No doubt. But that oversight led to community action, of a sort.

“The disturbing thing to me is we have more people calling outraged about the position of the flag, an oversight we corrected immediately, and nobody calling outraged that in January we had 51 murders and 300 shootings,” Pfleger said. “And I tell them: ‘Now we’ve got the flag correct, how are you going to help with the violence?”

I can answer that one: they’re not. If somebody sets up a factory in Auburn-Gresham, selling Peace Muffins, so as to give 60 people jobs and start to reverse the total societal breakdown that is both a result and a cause of our violence epidemic, well, I’ll buy those muffins, provided they were any good. Until then ….

“Nobody cares about us being the poster boy for American violence,” Pfleger said. “There is more concern about the position of the flag.”

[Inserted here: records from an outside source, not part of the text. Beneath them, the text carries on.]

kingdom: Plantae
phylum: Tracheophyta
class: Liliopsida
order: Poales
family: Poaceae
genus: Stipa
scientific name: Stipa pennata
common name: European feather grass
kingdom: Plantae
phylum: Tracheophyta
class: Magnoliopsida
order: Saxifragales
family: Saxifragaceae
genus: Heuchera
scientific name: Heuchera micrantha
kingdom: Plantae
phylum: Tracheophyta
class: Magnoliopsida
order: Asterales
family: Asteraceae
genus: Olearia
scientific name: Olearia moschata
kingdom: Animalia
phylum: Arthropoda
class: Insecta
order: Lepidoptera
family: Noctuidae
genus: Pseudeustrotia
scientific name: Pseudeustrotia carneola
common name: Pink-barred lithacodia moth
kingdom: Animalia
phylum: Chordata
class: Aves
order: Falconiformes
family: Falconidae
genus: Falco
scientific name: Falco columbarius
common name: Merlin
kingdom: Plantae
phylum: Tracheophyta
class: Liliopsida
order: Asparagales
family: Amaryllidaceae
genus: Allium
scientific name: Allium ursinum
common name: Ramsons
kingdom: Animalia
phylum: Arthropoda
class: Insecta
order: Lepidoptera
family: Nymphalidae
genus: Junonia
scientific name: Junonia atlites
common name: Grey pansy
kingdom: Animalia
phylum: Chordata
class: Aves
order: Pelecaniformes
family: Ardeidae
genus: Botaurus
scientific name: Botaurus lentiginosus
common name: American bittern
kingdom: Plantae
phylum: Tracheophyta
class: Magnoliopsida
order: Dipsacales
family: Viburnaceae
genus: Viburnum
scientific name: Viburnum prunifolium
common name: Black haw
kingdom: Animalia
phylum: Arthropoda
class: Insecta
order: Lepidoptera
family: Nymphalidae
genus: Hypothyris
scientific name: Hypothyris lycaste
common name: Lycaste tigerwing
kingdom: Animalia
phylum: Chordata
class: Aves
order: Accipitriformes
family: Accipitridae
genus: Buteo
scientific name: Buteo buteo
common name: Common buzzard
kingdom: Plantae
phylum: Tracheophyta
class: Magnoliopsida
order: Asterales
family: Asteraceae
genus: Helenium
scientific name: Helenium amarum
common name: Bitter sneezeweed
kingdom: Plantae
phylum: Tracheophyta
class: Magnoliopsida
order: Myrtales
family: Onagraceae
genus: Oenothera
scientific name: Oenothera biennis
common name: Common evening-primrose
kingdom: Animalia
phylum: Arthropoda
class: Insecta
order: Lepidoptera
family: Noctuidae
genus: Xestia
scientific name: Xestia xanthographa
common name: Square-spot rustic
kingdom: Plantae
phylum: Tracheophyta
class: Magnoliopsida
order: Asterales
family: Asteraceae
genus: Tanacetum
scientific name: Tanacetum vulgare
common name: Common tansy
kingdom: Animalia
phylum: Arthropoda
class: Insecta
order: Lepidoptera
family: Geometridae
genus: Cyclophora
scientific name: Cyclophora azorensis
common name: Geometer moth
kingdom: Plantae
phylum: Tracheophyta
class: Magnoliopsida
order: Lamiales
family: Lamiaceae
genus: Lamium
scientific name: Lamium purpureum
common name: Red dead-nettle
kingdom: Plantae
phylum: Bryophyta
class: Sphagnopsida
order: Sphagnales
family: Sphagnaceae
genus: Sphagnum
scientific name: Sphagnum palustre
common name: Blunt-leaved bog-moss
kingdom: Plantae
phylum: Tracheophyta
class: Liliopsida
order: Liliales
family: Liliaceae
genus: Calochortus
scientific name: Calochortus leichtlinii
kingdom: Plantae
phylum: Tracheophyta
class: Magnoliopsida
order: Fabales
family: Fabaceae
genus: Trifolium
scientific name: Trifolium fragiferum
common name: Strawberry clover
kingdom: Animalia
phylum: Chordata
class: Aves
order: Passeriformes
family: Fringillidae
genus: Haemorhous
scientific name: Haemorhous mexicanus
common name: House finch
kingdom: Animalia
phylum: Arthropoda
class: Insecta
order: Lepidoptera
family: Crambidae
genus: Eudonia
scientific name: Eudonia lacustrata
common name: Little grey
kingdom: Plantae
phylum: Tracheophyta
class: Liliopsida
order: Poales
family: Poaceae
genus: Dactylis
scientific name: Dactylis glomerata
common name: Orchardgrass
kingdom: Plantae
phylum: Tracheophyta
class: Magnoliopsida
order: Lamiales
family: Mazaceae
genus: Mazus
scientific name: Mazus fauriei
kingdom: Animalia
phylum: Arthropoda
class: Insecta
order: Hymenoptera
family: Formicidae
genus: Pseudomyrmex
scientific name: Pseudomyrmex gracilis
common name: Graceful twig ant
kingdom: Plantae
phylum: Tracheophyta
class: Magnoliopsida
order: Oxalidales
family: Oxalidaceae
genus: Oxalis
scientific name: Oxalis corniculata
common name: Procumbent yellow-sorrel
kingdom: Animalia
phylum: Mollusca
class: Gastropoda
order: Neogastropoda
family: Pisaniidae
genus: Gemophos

Again true. Though I would bet the cops care less about flag etiquette than about seeing the Chi-Raq mistake as a chance to whip out their batons, metaphorically, and work over a priest far too prone, in their book, to complain about the police tendency to shoot first and then ascertain what they’re shooting at. They can’t accept criticism — kind of like the mayor in this regard. Both tend to react to being shown in a bad light by leaping to make themselves look worse.

“It’s terrible, horrific,” said Pfleger. “I can’t tell you, hundreds of calls from around the country. People saying ‘It’s a disgrace.’ Wow, it’s been a real awakening. What are our priorities in this country? Where are these calls saying, ‘What can we do about the violence?’”

What indeed. Violence in Chicago cannot be cared away. If solving violence were a matter of marshaling the public’s good intentions or sincere concern, it would have been done already. That’s what made Spike Lee’s “Chi-Raq” so insulting; he implied stopping violence is easy.

What’s easy is protest, outrage. Laying the blame somewhere else. Because the hard, frustrating, time-consuming, person-by-person, block-by-block work of fixing communities doesn’t provide the kind of visceral satisfaction that marching in the street and off-loading responsibility does.

“The crazy part is we’re concerned more about the flag,” said Pfleger. “We don’t seem to want to talk about violence. People ask when I’m going to stop talking about this. I’m not going to. I say, ‘Let’s stop the violence and I won’t be talking about it.’”

So expect more talk. Though talk can be just another form of inaction. No criticism of the Rev. Pfleger. He’s doing what he can. But the truth is exactly as he says: people do not care. They aren’t going to care. Help is not coming. The communities shattered by violence at some point need to stop waiting for the cavalry to come charging over the hill and fix everything. They need to start looking at each other and figure out something themselves.